死が語られなければ、死者の赴く国については語られない。そして黄泉国は、スサノオが赴くことで、その重要性を増していく。

古事記と日本書紀で多く語られるのは神々の誕生である。古事記において267柱、日本書紀においては181柱の神々が登場する。そのなかには重複があり、両者をあわせると全部で327柱になる。

自然を神格化したものや氏族の祖とされるものも

327柱の神々のなかには、どういう神なのかがわからないものも含まれるが、自然を神格化したもの、あるいは、天皇家や豪族、国造の祖とされるものが多い。

例えば、スサノオが高天原を追放された後、オオゲツヒメノカミ(大気津比売神)に出会うが、この神は、鼻や口、さらには尻からさまざまなものを出す。

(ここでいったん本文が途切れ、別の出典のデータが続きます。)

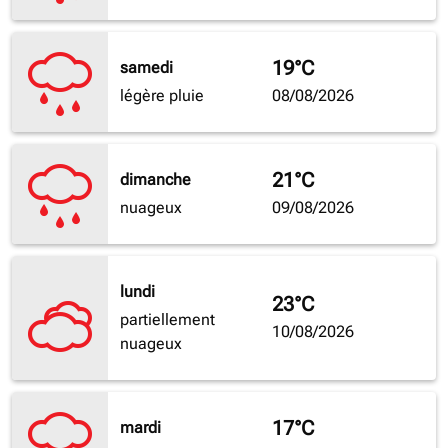
19°C
samedi
légère pluie
08/08/2026
21°C
dimanche
nuageux
09/08/2026
lundi
23°C
partiellement
10/08/2026
nuageux
17°C
mardi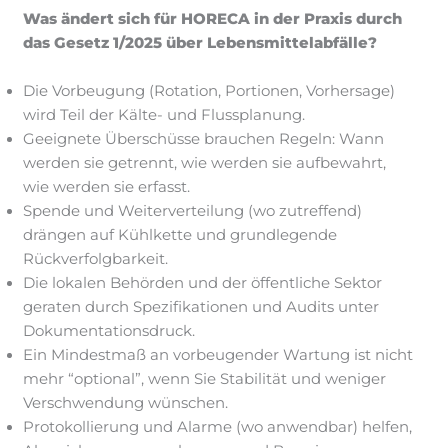
Was ändert sich für HORECA in der Praxis durch
das Gesetz 1/2025 über Lebensmittelabfälle?
Die Vorbeugung (Rotation, Portionen, Vorhersage)
wird Teil der Kälte- und Flussplanung.
Geeignete Überschüsse brauchen Regeln: Wann
werden sie getrennt, wie werden sie aufbewahrt,
wie werden sie erfasst.
Spende und Weiterverteilung (wo zutreffend)
drängen auf Kühlkette und grundlegende
Rückverfolgbarkeit.
Die lokalen Behörden und der öffentliche Sektor
geraten durch Spezifikationen und Audits unter
Dokumentationsdruck.
Ein Mindestmaß an vorbeugender Wartung ist nicht
mehr “optional”, wenn Sie Stabilität und weniger
Verschwendung wünschen.
Protokollierung und Alarme (wo anwendbar) helfen,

スサノオは、そのさまを見て、汚らわしいとオオゲツヒメを殺してしまうのだが、そのときオオゲツヒメの頭には蚕が、目には稲種が、耳には粟が、鼻には小豆が、陰部には麦が、尻には大豆がなったとされている。いずれも重要な穀物などであり、ここでその起源が語られている。日本書紀では、オオゲツヒメはウケモチとされる。

あるいは、アマテラスとスサノオの誓約の場面でアメノホヒノミコトが生まれるが、その子であるタケヒラトリノミコト(建比良鳥命)は、出雲国造・无邪志(むざし)国造、上菟上(かみつうなかみ)国造、下菟上(しもつうなかみ)国造、伊自牟(いじみ)国造、津嶋縣直(つしまのあがたのあたい)、遠江(とおつおうみ)国造などの祖とされ、もう1つの子アマツヒコネノミコト(天津日子根命)も、さまざまな氏族の祖であるとされている。